**Information provided**
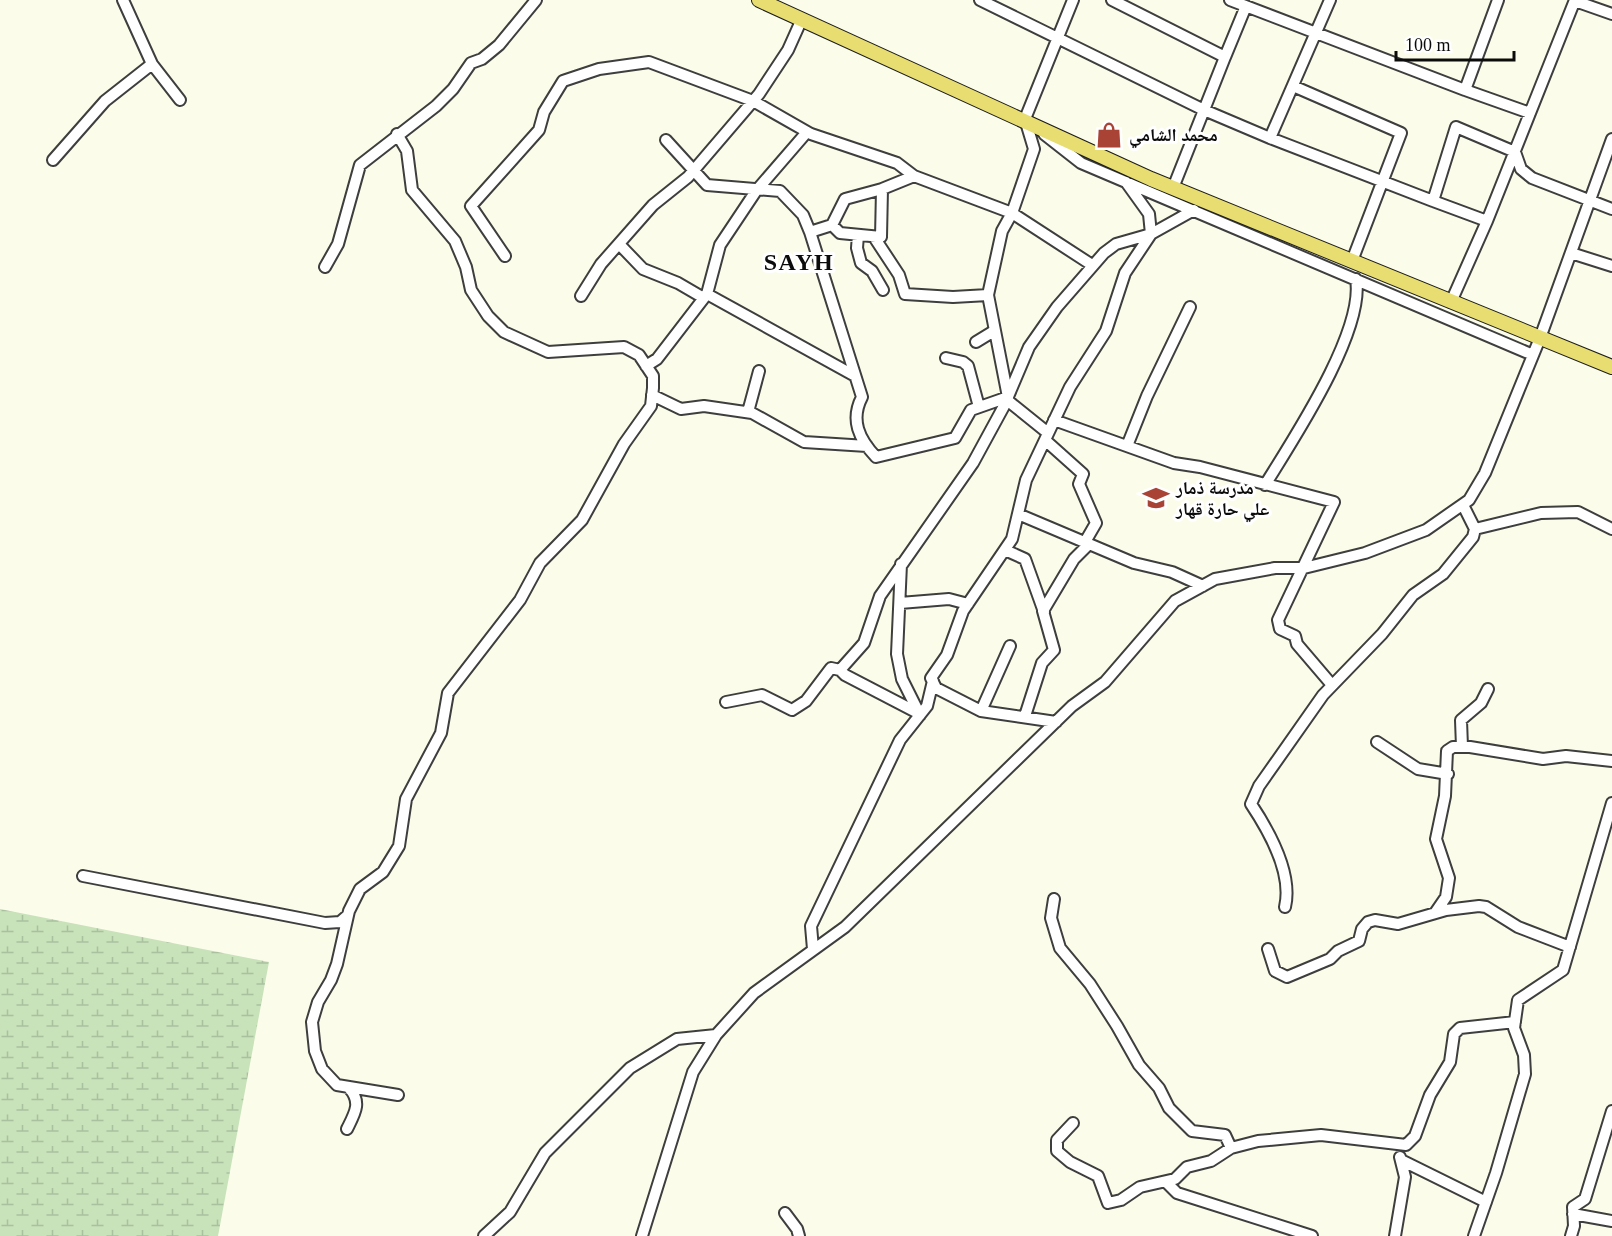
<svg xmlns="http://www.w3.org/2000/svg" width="1612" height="1236" font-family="'Times New Roman','Noto Naskh Arabic',serif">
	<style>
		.wetland { fill: url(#wetland-marsh) }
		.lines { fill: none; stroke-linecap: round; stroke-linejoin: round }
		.minor-casing { stroke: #3e3e3e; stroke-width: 14 }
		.major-casing { stroke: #1c1c1c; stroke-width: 16 }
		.minor { stroke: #fff; stroke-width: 10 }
		.major { stroke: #e7dd71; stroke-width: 14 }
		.labels { text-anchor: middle; stroke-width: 6; stroke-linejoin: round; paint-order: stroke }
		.poi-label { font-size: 18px; font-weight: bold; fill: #0b0b0b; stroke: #fff; text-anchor: start }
		.district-label { font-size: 24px; font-weight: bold; letter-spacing: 1.5px; fill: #0b0b0b; stroke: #fff }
	</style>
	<defs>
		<pattern id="wetland-marsh" width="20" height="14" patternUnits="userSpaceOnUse" patternTransform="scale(1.5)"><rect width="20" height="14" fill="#c8e2ba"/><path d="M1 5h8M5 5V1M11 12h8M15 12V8" fill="none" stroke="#aac19f"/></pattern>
	</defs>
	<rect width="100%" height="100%" fill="#fcfceb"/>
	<path class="wetland" d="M0,909L269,962L218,1236H0Z"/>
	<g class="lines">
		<g class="minor-casing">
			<path id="minor" d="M123,0L152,64L180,100
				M980,0L1204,110L1225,57
				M1112,0L1225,57L1246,6
				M1230,0L1465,90L1498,0
				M1575,1L1612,14
				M1293,86L1401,133L1352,261
				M1465,90L1530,113
				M397,134L407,151L412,190L455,241L466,267L471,290L488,316L504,332L548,352L624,347L639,355L653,376V388L651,406L624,444L582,520L540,563L520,600L448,693L441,733L406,799L399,846L383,872L360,889L349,911L337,964L331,980L318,1002L312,1022L315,1051L322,1069L337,1085L398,1095
				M1044,134L1081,163L1533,355
				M1270,138L1433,201
				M666,140L707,185L780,191L803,215L810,232
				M53,160L105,101L152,64
				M914,176L882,189L845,199L832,225L810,232L862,397C850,420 859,439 876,457L955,438L971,410L1008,397L988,295L1002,231L1012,213L1034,149L1025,119L1073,0
				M1173,188L1204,110L1270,138L1330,0
				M1487,221L1433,201L1456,127L1515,152L1521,169L1532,178L1612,209
				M832,225L840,233L881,237L882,189
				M858,235L857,248L861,263L872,271L883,290
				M874,237L899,275L905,294L953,297L988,295
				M619,244L643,269L678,283L702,297
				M1571,253L1612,266
				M505,256L471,206L539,130L544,112L563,81L599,69L649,62L753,101L811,134L897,163L914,176L1012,213L1092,265
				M325,267L338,244L360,165L436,106L453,89L471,63L482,59L499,45L536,0
				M707,294L720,245L756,191L807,132
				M581,296L601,264L653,205L688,177L759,94L788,50L801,21
				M1451,302L1487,221L1575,0
				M976,342L994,331
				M946,358L963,362L968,366L979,407
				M646,366L657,359L707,294L855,376
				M652,395L681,409L704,406L752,413L804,442L867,446
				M1007,400L1048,433
				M748,412L759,371
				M1054,420L1174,463L1200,467L1334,502L1278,620L1280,629L1295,636L1297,644L1332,685
				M1045,440L1083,474L1079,484L1096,523L1085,542
				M1127,446L1147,396L1190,307
				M1265,485C1294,438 1365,331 1356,279
				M1018,514L1134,563L1172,572L1203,586
				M1475,529L1541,513L1578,512L1612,529
				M1005,550L1025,559L1044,612
				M901,564L897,654L902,679L920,715
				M900,603L949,599L968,604
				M1010,646L981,711L1056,722
				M840,670L845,675L920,714
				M726,702L762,695L792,710L806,701L831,668L840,670L864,643L880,596L973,463L1004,406L1029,347L1057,307L1104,253L1116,244L1151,234L1149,214L1126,182
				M981,711L936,688L931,678L947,655L963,611L1012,539L1026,480L1070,387L1106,331L1125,273L1151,234L1194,210
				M1025,716L1042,663L1054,650L1043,611L1074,559L1089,544
				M1377,742L1418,769L1448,774
				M1462,747L1461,720L1481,703L1488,689
				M83,876L325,923L340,922L348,915
				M1054,899L1051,918L1060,948L1090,984L1117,1026L1139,1065L1159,1088L1169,1108L1192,1131L1225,1135L1231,1148
				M1285,907C1293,873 1269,831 1251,804L1259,786L1323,695L1382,634L1413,595L1443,574L1473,537L1475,529L1463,505
				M1435,913L1446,897L1449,878L1436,839L1445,796L1447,751L1453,747H1470L1543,759L1566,756L1612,761
				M813,949L811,926L900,740L927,706L933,681
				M1268,949L1275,971L1287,977L1330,959L1338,951L1359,941L1362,929L1368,922L1375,920L1398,924L1446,910L1479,906L1486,907L1518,927L1570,947
				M1073,1123L1057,1140V1151L1070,1162L1098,1176L1108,1203L1121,1200L1140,1187L1175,1179L1187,1167L1211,1161L1231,1148L1258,1141L1321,1135L1406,1145L1415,1136L1430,1095L1450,1062L1454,1034L1460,1028L1515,1022
				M347,1129C355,1113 362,1102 349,1088
				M1401,1160L1486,1202
				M1166,1182L1177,1193L1312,1236
				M785,1213L797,1229L799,1236
				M1573,1214L1612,1221
				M484,1236L510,1212L545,1153L630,1068L677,1039L716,1035
				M642,1236L693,1072L716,1035L754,993L845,927L1072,706L1105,682L1175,601L1215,579L1275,568H1304L1365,553L1426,530L1469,500L1485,473L1540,338L1612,139
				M1395,1236L1405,1177L1400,1157
				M1474,1236L1496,1173L1525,1074L1524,1055L1514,1028L1518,1000L1563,970L1612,803
				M1571,1236L1574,1226L1573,1207L1585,1199L1612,1111"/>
		</g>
		<g class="major-casing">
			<path id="major" d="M759,0L1151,179L1612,367"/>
		</g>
		<use href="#minor" class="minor"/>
		<use href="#major" class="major"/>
	</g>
	<defs>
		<g id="shop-bare" transform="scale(2.07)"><path d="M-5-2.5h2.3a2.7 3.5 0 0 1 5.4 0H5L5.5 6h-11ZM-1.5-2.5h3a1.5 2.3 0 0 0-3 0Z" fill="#a84335" stroke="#fff" stroke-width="2.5" paint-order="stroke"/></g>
		<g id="school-bare" transform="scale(2.07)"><path d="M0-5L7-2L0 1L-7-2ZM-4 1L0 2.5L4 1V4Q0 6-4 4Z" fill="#a84335" stroke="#fff" stroke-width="2.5" paint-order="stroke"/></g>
	</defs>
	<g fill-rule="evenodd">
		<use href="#shop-bare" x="1109" y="135"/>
		<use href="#school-bare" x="1156" y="498"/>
	</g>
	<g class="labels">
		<g class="poi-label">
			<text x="1129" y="141">محمد الشامي</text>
			<text x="1176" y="494">مدرسة ذمار<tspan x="1176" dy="21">علي حارة قهار</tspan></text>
		</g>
		<g class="district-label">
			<text x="799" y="270">SAYH</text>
		</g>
	</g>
	<path d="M1396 51v9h118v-9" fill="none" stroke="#0b0b0b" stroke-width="3"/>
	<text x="1405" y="51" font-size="18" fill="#0b0b0b" stroke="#ffffff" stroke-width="4.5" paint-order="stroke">100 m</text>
</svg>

**What you are asked to do**
When a line in the material above includes the word "lines", copy that line.

**Solution for this exercise**
		.lines { fill: none; stroke-linecap: round; stroke-linejoin: round }
	<g class="lines">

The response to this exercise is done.